(Items listed in a dataset)

"""

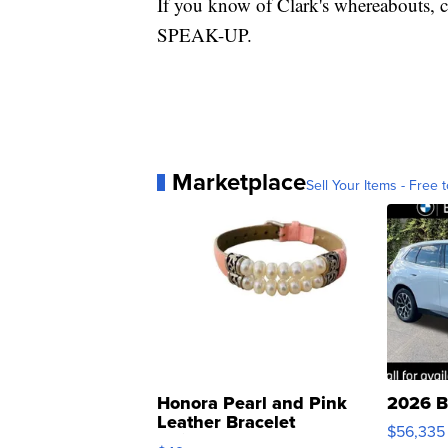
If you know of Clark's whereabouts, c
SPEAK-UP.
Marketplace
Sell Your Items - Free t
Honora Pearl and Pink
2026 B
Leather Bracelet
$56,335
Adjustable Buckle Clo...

"""
"""

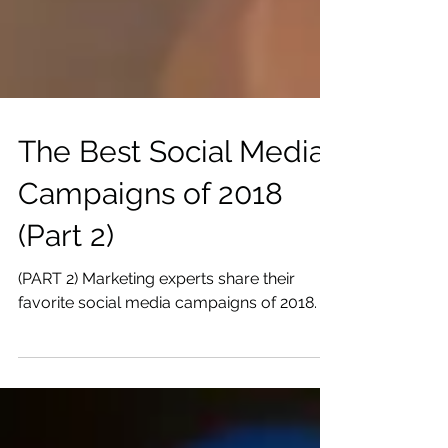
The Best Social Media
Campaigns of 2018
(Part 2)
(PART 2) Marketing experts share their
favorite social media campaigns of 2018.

"""
"""

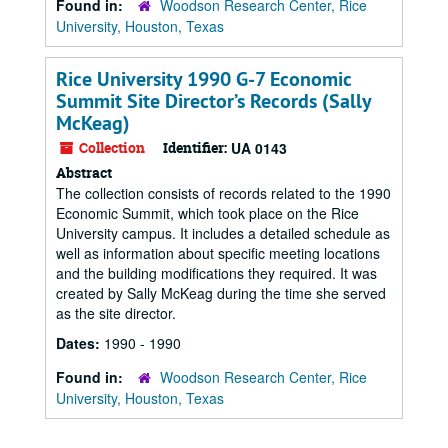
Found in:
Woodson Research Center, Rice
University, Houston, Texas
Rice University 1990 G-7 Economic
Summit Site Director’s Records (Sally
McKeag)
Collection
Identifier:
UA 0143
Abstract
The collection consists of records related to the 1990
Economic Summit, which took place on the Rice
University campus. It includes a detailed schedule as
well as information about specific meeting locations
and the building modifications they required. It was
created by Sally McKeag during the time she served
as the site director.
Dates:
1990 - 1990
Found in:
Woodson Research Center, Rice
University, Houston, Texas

"""

**Written task:**
Find the word "University" in the records and pull out each line that has it.

**Answer box:**
University, Houston, Texas
Rice University 1990 G-7 Economic
University campus. It includes a detailed schedule as
University, Houston, Texas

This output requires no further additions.